━━━━━ DATASET ROWS
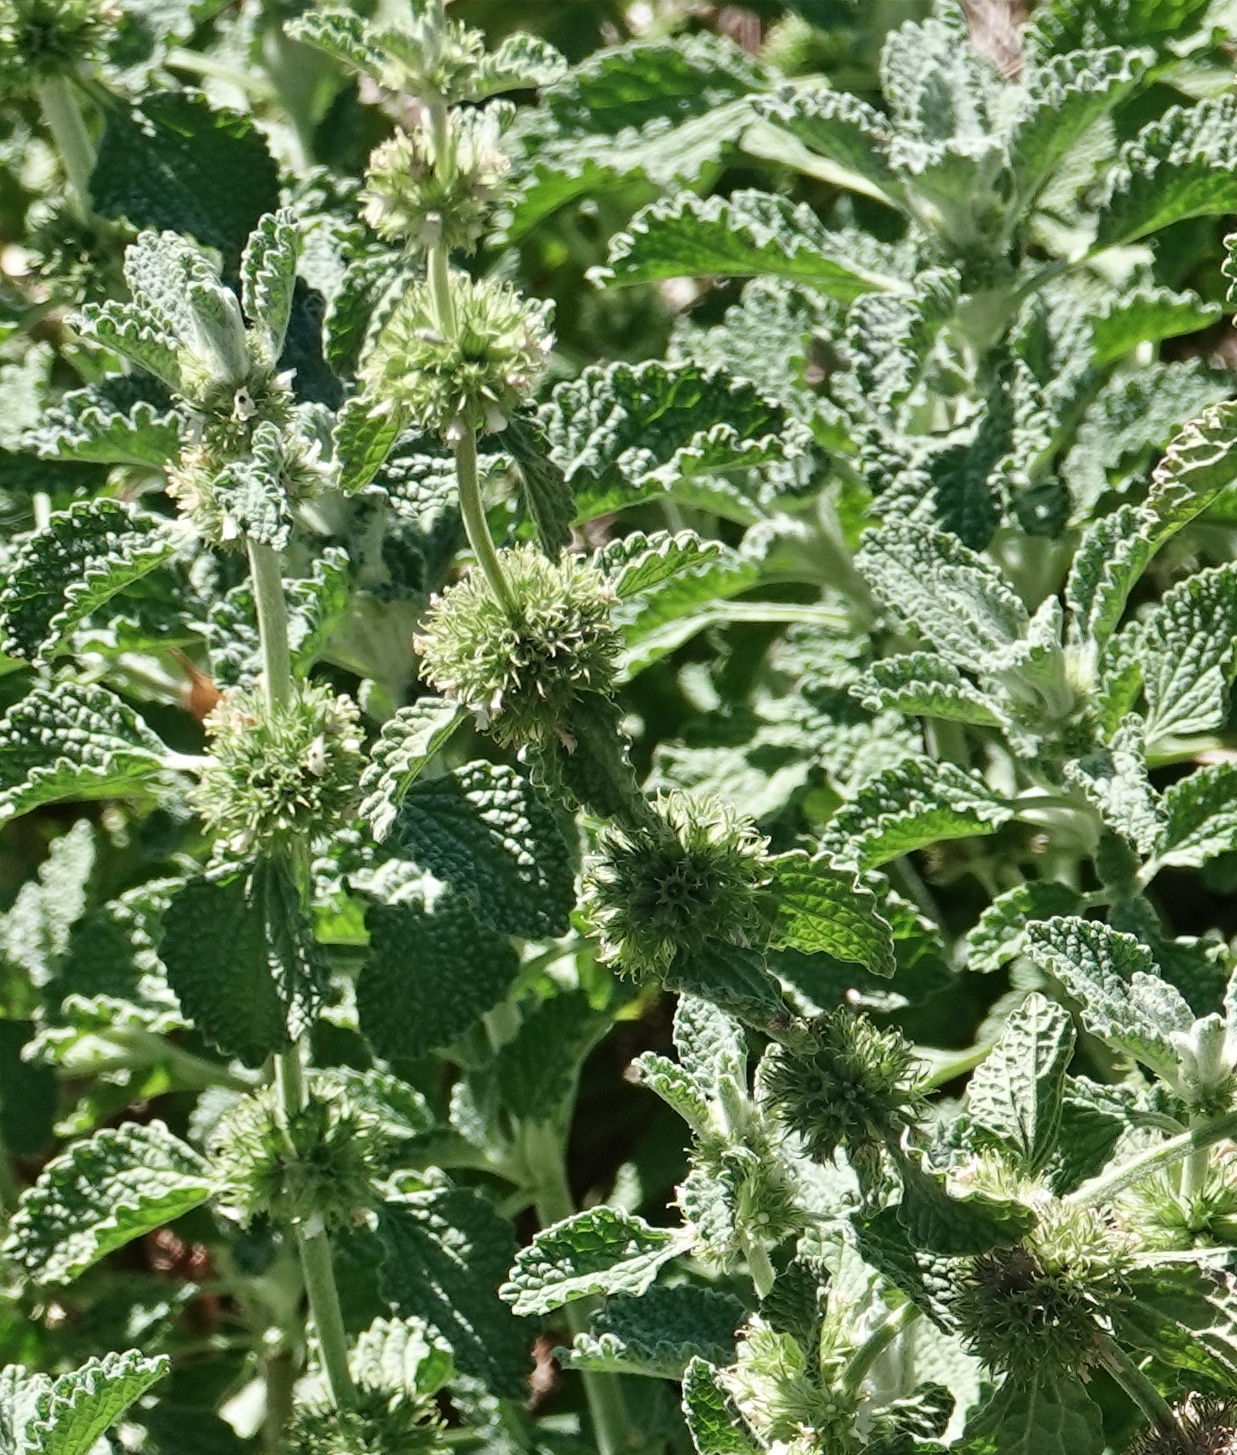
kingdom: Plantae
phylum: Tracheophyta
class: Magnoliopsida
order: Lamiales
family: Lamiaceae
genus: Marrubium
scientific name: Marrubium vulgare
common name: Horehound
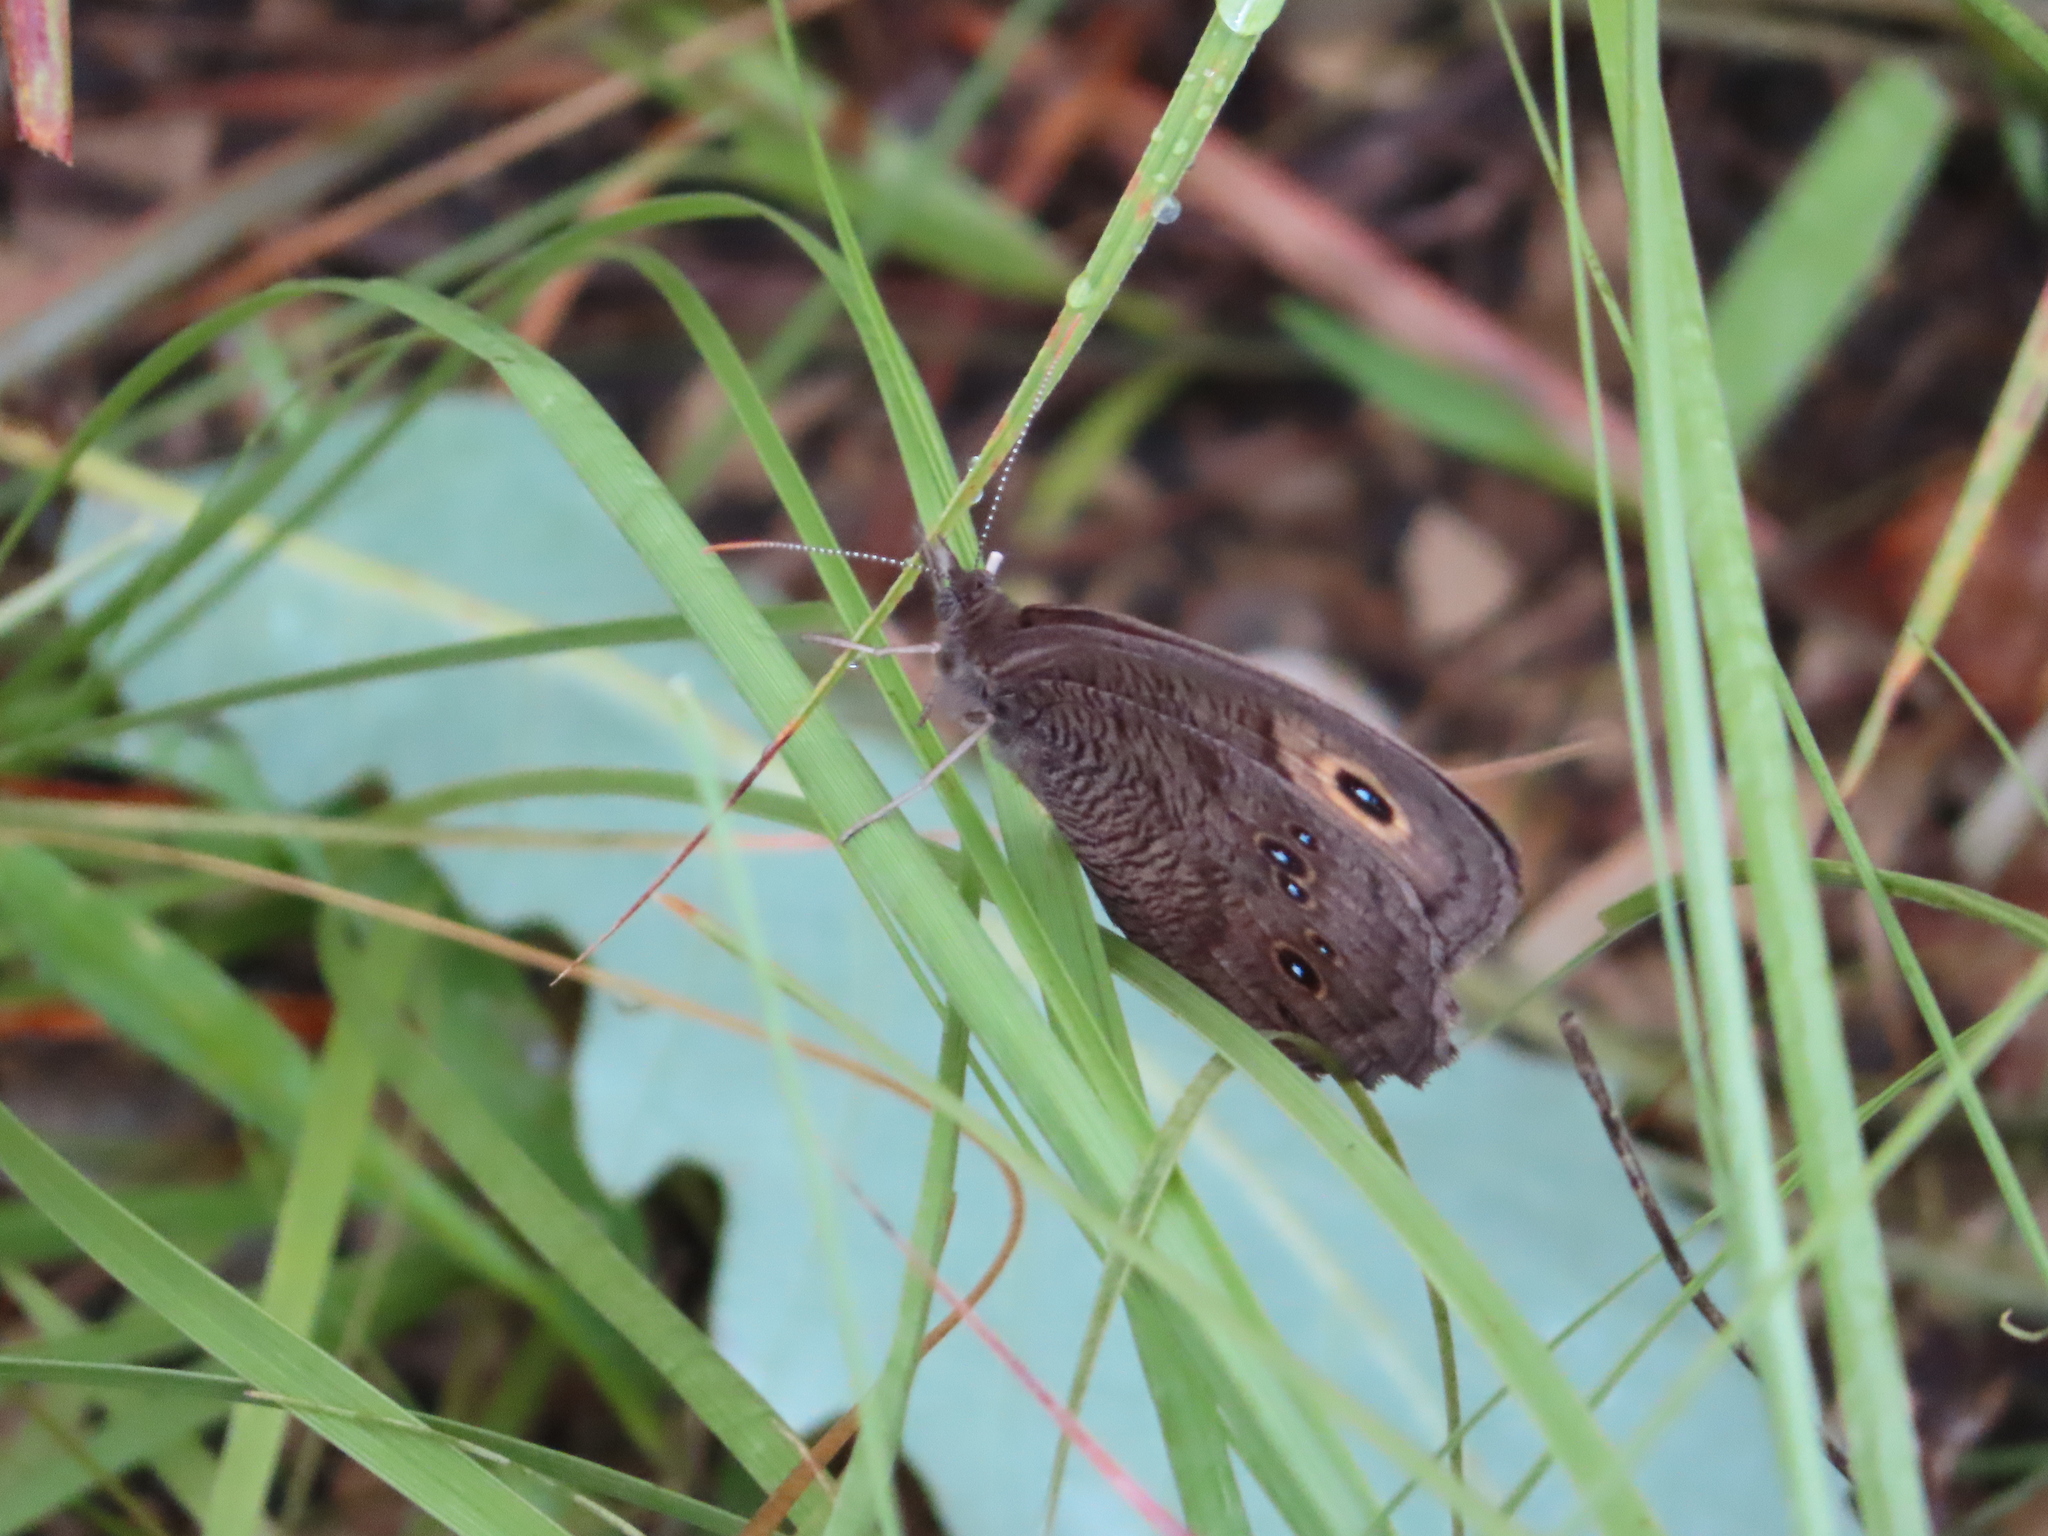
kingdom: Animalia
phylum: Arthropoda
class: Insecta
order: Lepidoptera
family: Nymphalidae
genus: Cercyonis
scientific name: Cercyonis pegala
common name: Common wood-nymph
━━━━━━━━━━
**YOUR OBJECTIVE**
Rewrite all the lines of the material with "common name" changed to "vernacular name" wherever it occurs, keeping everything else the same. Omit the pictures from your answer.

**FULL OUTPUT**
kingdom: Plantae
phylum: Tracheophyta
class: Magnoliopsida
order: Lamiales
family: Lamiaceae
genus: Marrubium
scientific name: Marrubium vulgare
vernacular name: Horehound
kingdom: Animalia
phylum: Arthropoda
class: Insecta
order: Lepidoptera
family: Nymphalidae
genus: Cercyonis
scientific name: Cercyonis pegala
vernacular name: Common wood-nymph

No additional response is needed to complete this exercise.